### Your task
Count the lines in the items below that contain the string "value", and give only that number.

»»

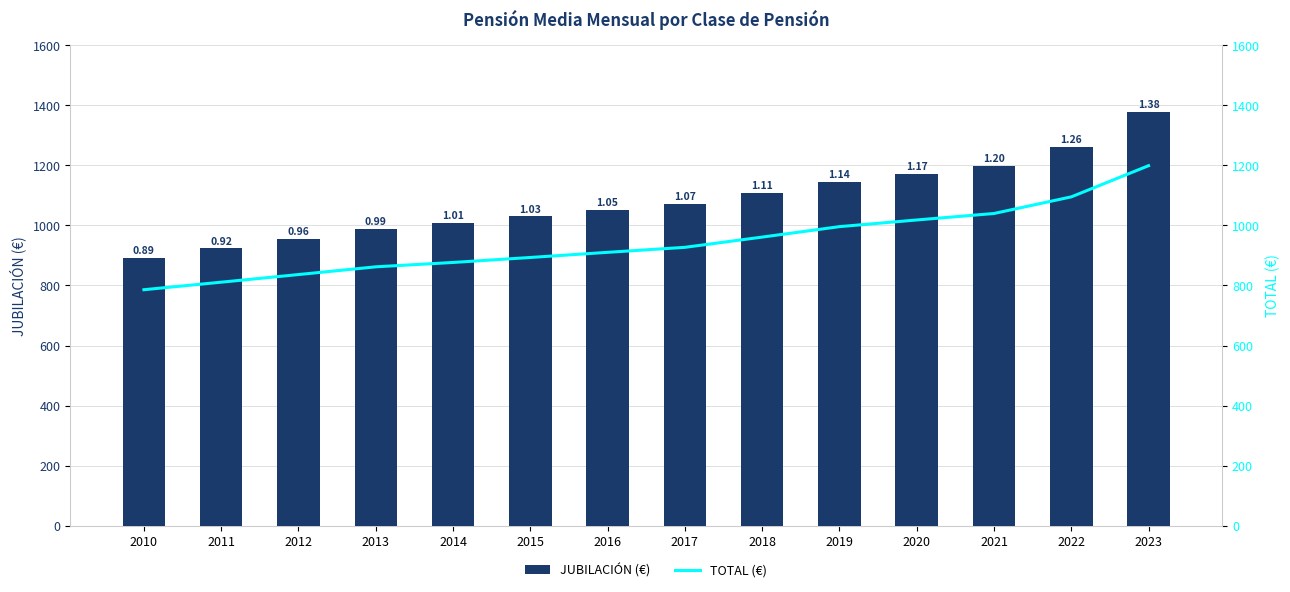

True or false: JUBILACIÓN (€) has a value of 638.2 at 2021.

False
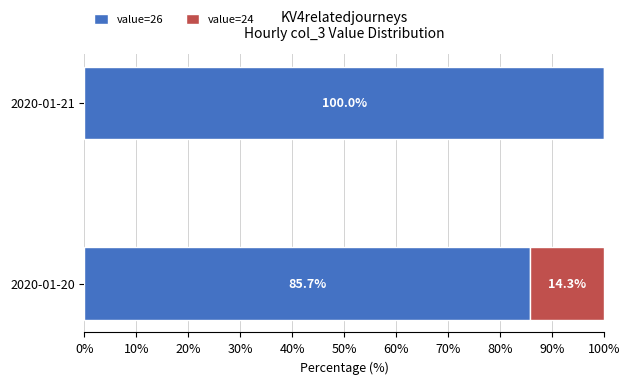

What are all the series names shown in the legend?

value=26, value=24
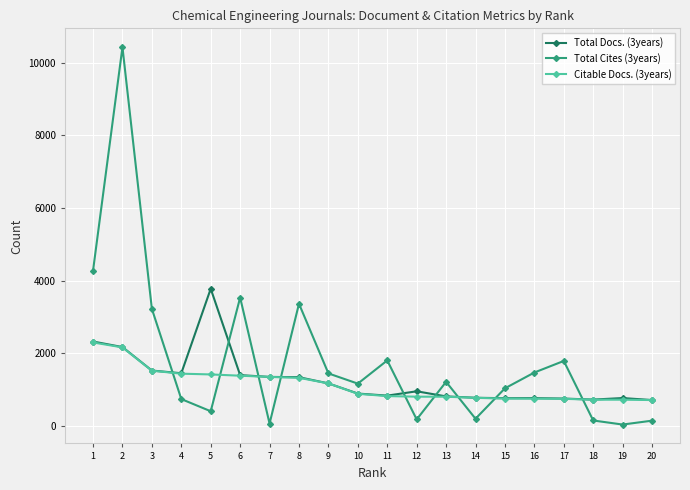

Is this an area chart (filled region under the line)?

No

««

### Output of the exercise
2